Data to process =
>>
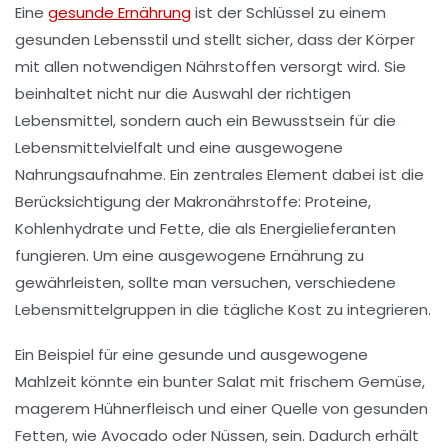
Eine
gesunde Ernährung
ist der Schlüssel zu einem
gesunden Lebensstil
und stellt sicher, dass der Körper
mit allen notwendigen Nährstoffen versorgt wird. Sie
beinhaltet nicht nur die Auswahl der richtigen
Lebensmittel, sondern auch ein Bewusstsein für die
Lebensmittelvielfalt
und eine
ausgewogene
Nahrungsaufnahme
. Ein zentrales Element dabei ist die
Berücksichtigung der
Makronährstoffe
:
Proteine
,
Kohlenhydrate
und
Fette
, die als Energielieferanten
fungieren. Um eine ausgewogene Ernährung zu
gewährleisten, sollte man versuchen, verschiedene
Lebensmittelgruppen in die tägliche Kost zu integrieren.
Ein Beispiel für eine gesunde und ausgewogene
Mahlzeit könnte ein bunter Salat mit frischem Gemüse,
magerem Hühnerfleisch und einer Quelle von gesunden
Fetten, wie Avocado oder Nüssen, sein. Dadurch erhält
<<
Assignment = Copy the records above exactly. The pictures are not part of the copy.

Task response =
Eine
gesunde Ernährung
ist der Schlüssel zu einem
gesunden Lebensstil
und stellt sicher, dass der Körper
mit allen notwendigen Nährstoffen versorgt wird. Sie
beinhaltet nicht nur die Auswahl der richtigen
Lebensmittel, sondern auch ein Bewusstsein für die
Lebensmittelvielfalt
und eine
ausgewogene
Nahrungsaufnahme
. Ein zentrales Element dabei ist die
Berücksichtigung der
Makronährstoffe
:
Proteine
,
Kohlenhydrate
und
Fette
, die als Energielieferanten
fungieren. Um eine ausgewogene Ernährung zu
gewährleisten, sollte man versuchen, verschiedene
Lebensmittelgruppen in die tägliche Kost zu integrieren.
Ein Beispiel für eine gesunde und ausgewogene
Mahlzeit könnte ein bunter Salat mit frischem Gemüse,
magerem Hühnerfleisch und einer Quelle von gesunden
Fetten, wie Avocado oder Nüssen, sein. Dadurch erhält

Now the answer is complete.